A significant portion of the U.S. economy is made up of family-owned businesses. According to a study from the Conway Center for Family Business, family-owned companies account for 64 percent of the nation’s gross domestic product, 62 percent of the workforce and 78 percent of new job creation. Clearly, family business isn't shorthand for unprofitable business. However, these companies are just as susceptible to the same types of risk as any other entity. By enlisting the help of the trusted financial professional, family businesses can work to know their risks and create robust safeguards which will keep them going for years to come, no matter what happens.
According to WealthManagement.com, life insurance provides a versatile option for family businesses looking to get the very best level of protection against the risk of loss. By working with an advisor, owners can learn about all of the nuances of life insurance plans and more effectively decide that is best for his or her unique situation.
“The best life insurance plan can help a business grow for generations.”

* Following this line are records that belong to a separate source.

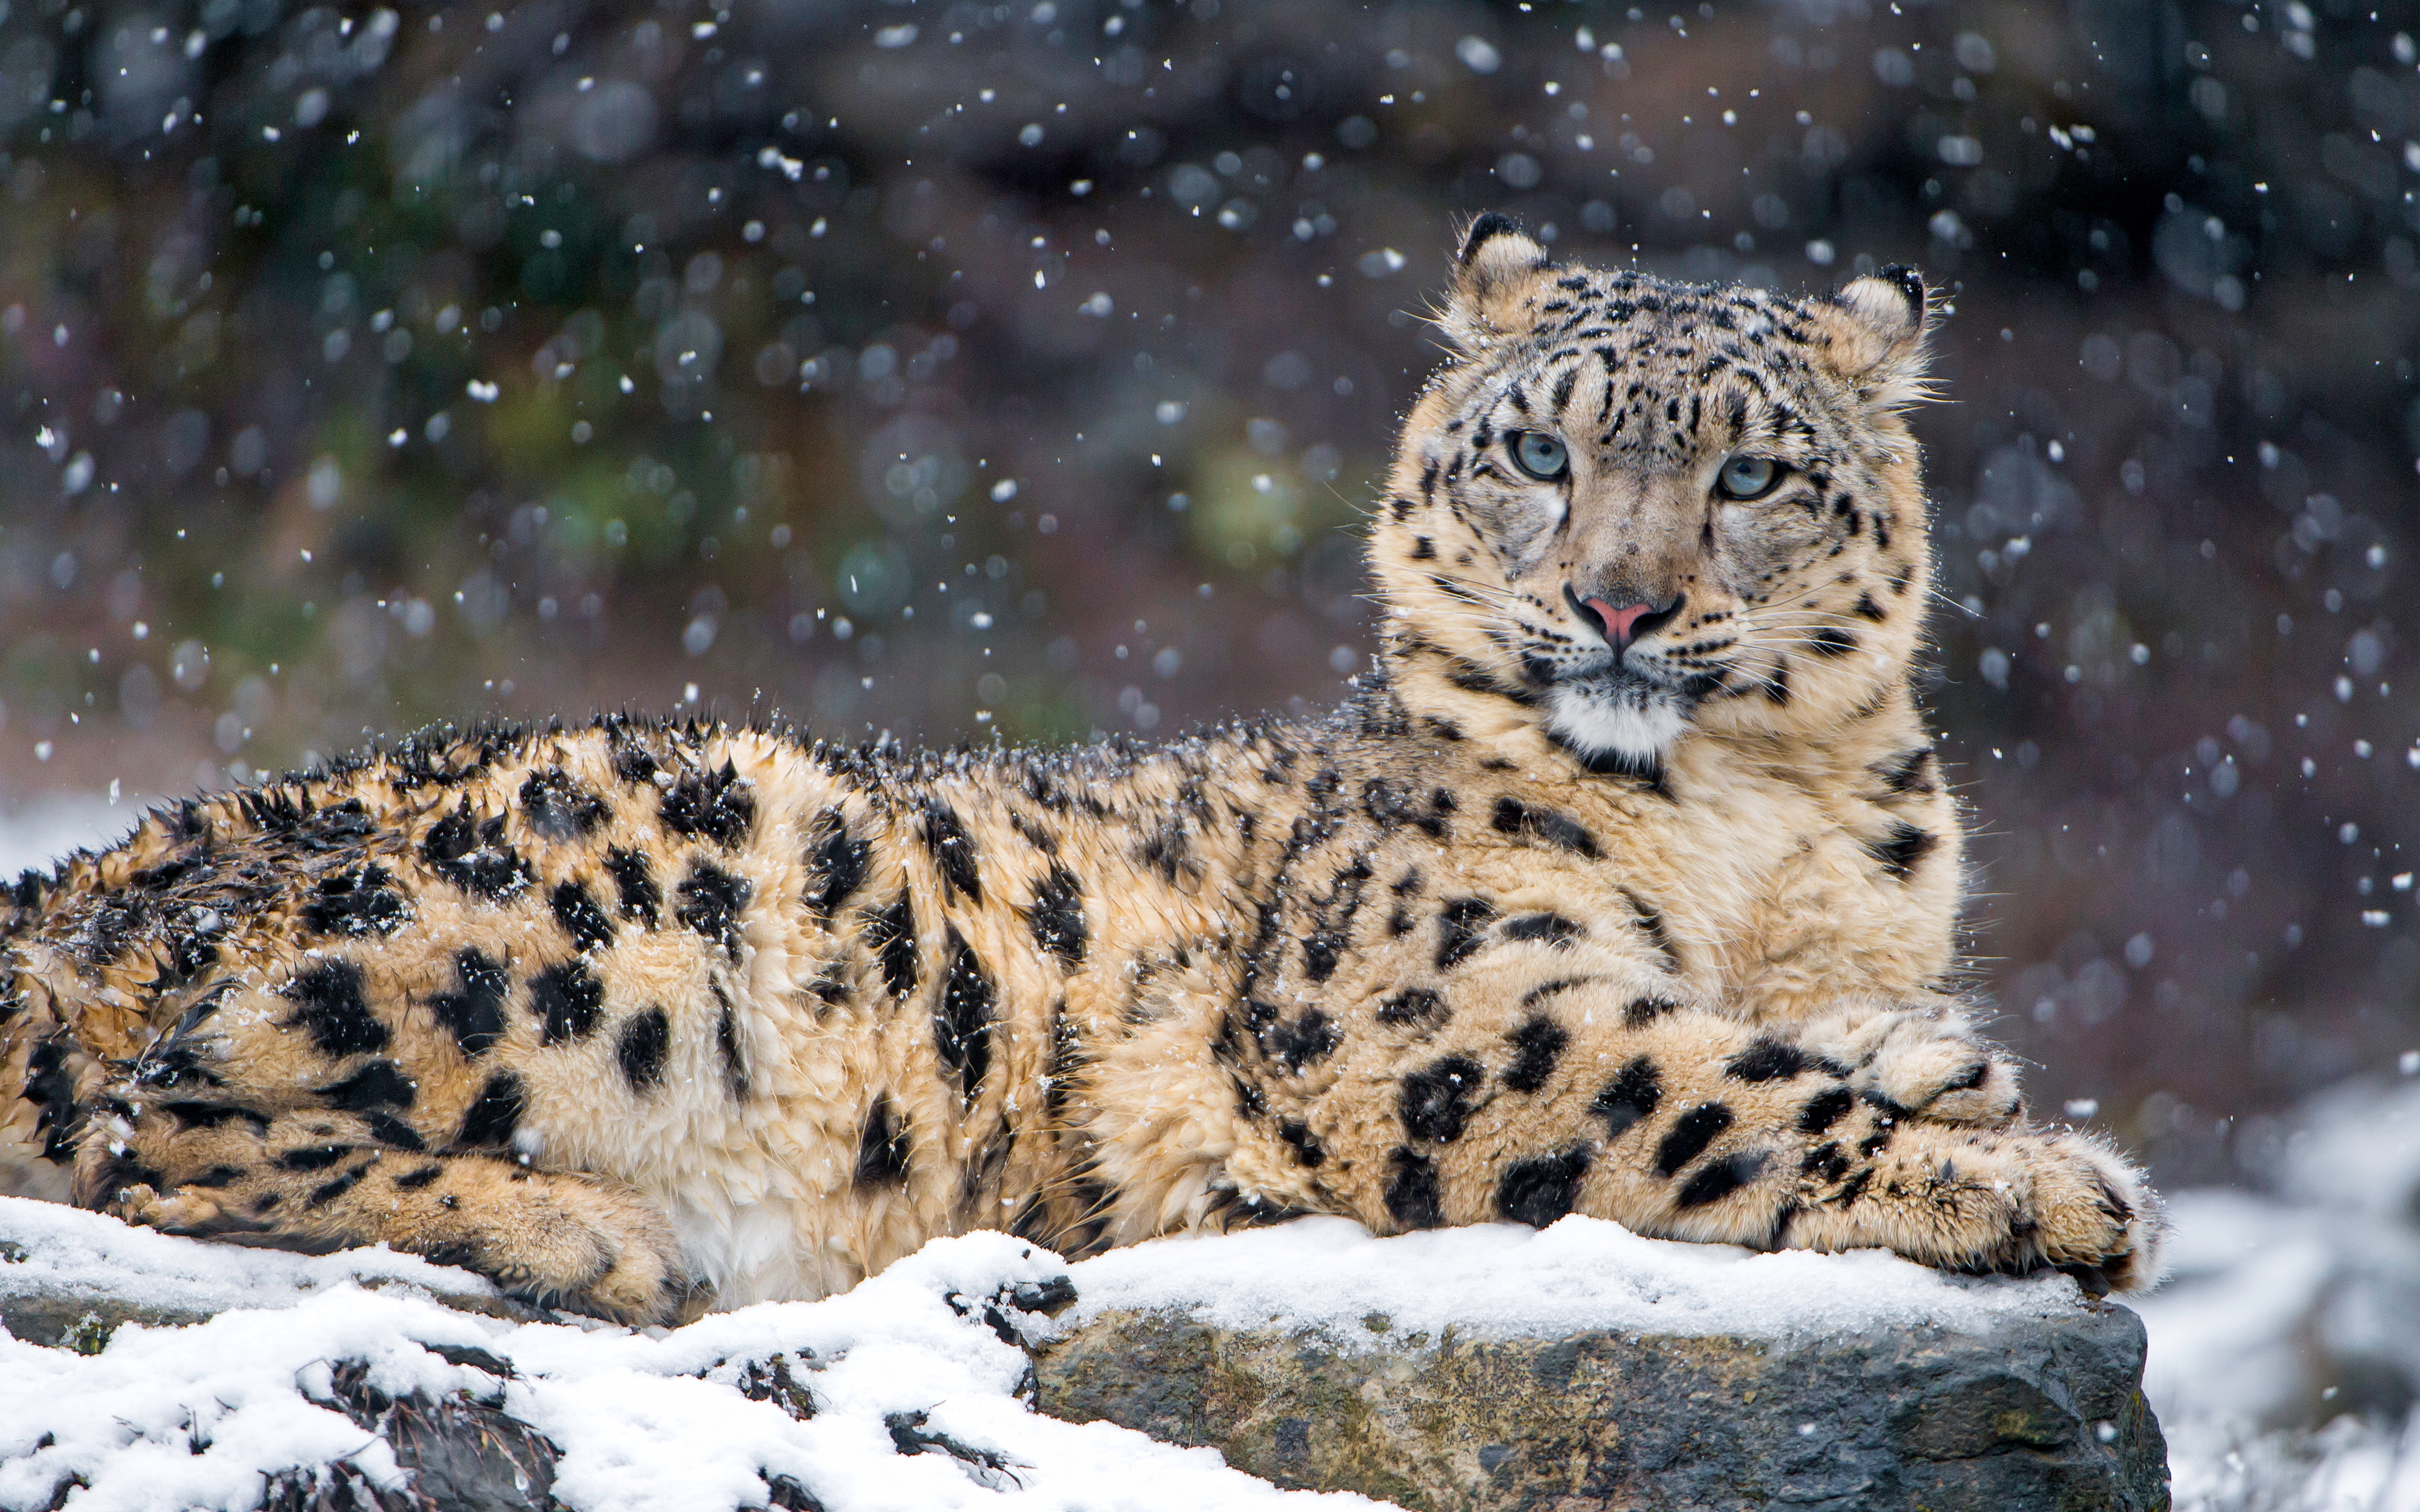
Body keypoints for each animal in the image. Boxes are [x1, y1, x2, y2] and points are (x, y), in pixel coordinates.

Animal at [0, 217, 2162, 1325]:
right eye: (1539, 452)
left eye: (1753, 474)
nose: (1621, 606)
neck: (1751, 827)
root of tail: (84, 871)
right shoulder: (1421, 1001)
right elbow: (1700, 1085)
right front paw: (2036, 1181)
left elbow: (1795, 1031)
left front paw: (1947, 1063)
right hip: (624, 894)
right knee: (150, 1120)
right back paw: (580, 1232)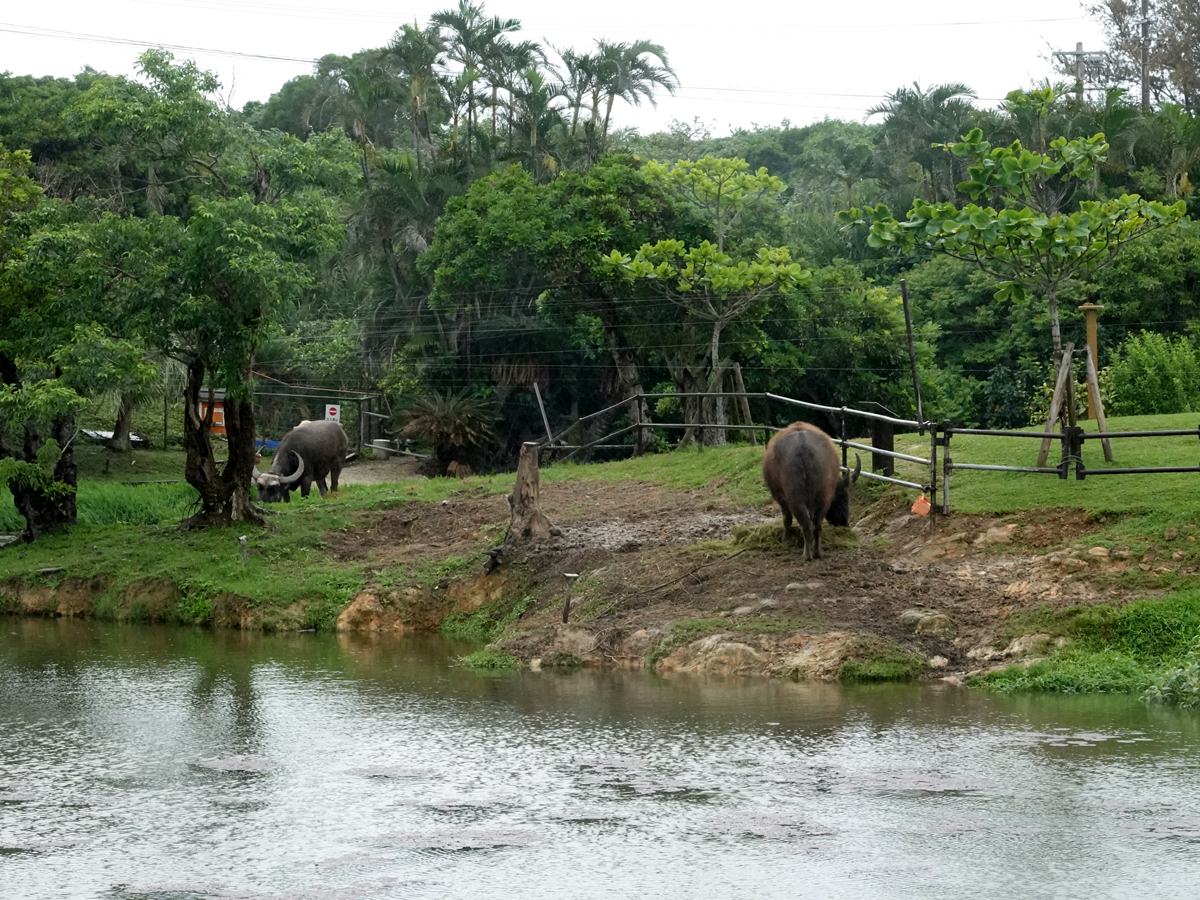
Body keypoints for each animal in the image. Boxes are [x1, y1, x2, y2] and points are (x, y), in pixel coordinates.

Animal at [763, 424, 859, 564]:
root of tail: (804, 446)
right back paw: (817, 552)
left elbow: (787, 519)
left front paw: (785, 539)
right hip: (822, 497)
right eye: (841, 497)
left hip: (796, 498)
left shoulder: (781, 499)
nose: (843, 521)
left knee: (806, 525)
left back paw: (807, 555)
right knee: (817, 525)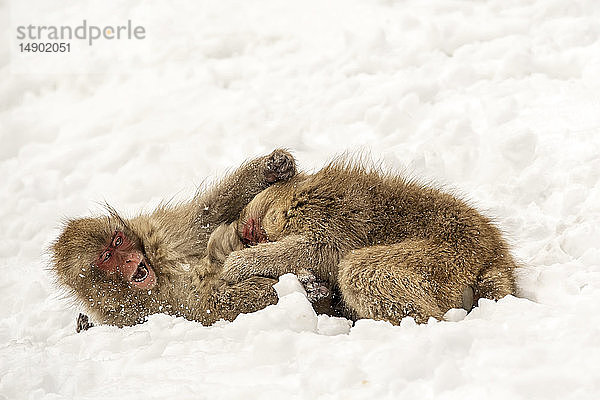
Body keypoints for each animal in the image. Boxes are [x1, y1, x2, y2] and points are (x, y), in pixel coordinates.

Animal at [51, 150, 326, 328]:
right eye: (107, 257)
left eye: (117, 241)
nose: (129, 260)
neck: (158, 273)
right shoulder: (136, 314)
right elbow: (210, 305)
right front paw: (299, 288)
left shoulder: (162, 235)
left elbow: (208, 216)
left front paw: (271, 167)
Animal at [223, 158, 516, 324]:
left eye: (253, 236)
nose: (246, 241)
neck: (293, 199)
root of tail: (494, 255)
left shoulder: (326, 212)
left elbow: (323, 251)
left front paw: (241, 263)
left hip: (447, 258)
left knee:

Entity purchase agreements
With the help of a certified financial professional, family business owners can receive assistance in establishing special life insurance plans to keep the business running if the dog owner or other key person passes away. As WealthManagement.com noted, an entity purchase agreement could work well inside a number of situations. With this agreement, a life insurance benefit would provide essential liquidity with which to cover the price of estate taxes. It is because life insurance proceeds are usually income tax free, and if structured properly, may also be free from estate taxes.
By combining this life insurance scenario with a buy-sell agreement, a business can effectively convert an owner’s accrued interest on a life insurance policy into cash. That cash can then be accustomed to meet estate tax obligations or other costs associated with settlement. This can result in the entire process much smoother than usual.
Life insurance trust
As a study from the University of Texas explained, the irrevocable life insurance trust is becoming a common way to effectively manage the complex needs of estate planning, especially regarding family businesses. One way an ILIT may be used to distribute ownership of a business to heirs is through the use of a grantor trust. Utilizing this approach, a business can distribute ownership from the business either from a gift of cash or through stock ownership. Within an example provided by WealthManagement.com, a family-owned business wants to provide liquidity for one son who will inherit the organization, but has another son pursuing another career. By creating a grantor trust for that first son as well as an ILIT for the second, the family is able to transfer liquid wealth toward the succession of their business while still being fair to the second child. This could also work to distribute risk exposure inside a small business.
Estate planning is complicated for everyone, not only small-business owners. The needs of individual family members must be balanced with the requirements of the law. This delicate procedure necessitates the help of a financial professional skilled with this area of advising. When family businesses find a trustworthy financial professional to help them with estate planning and succession needs, they can rest easy with the knowledge that their business will live on. With the right life insurance products, this goal becomes even easier to attain.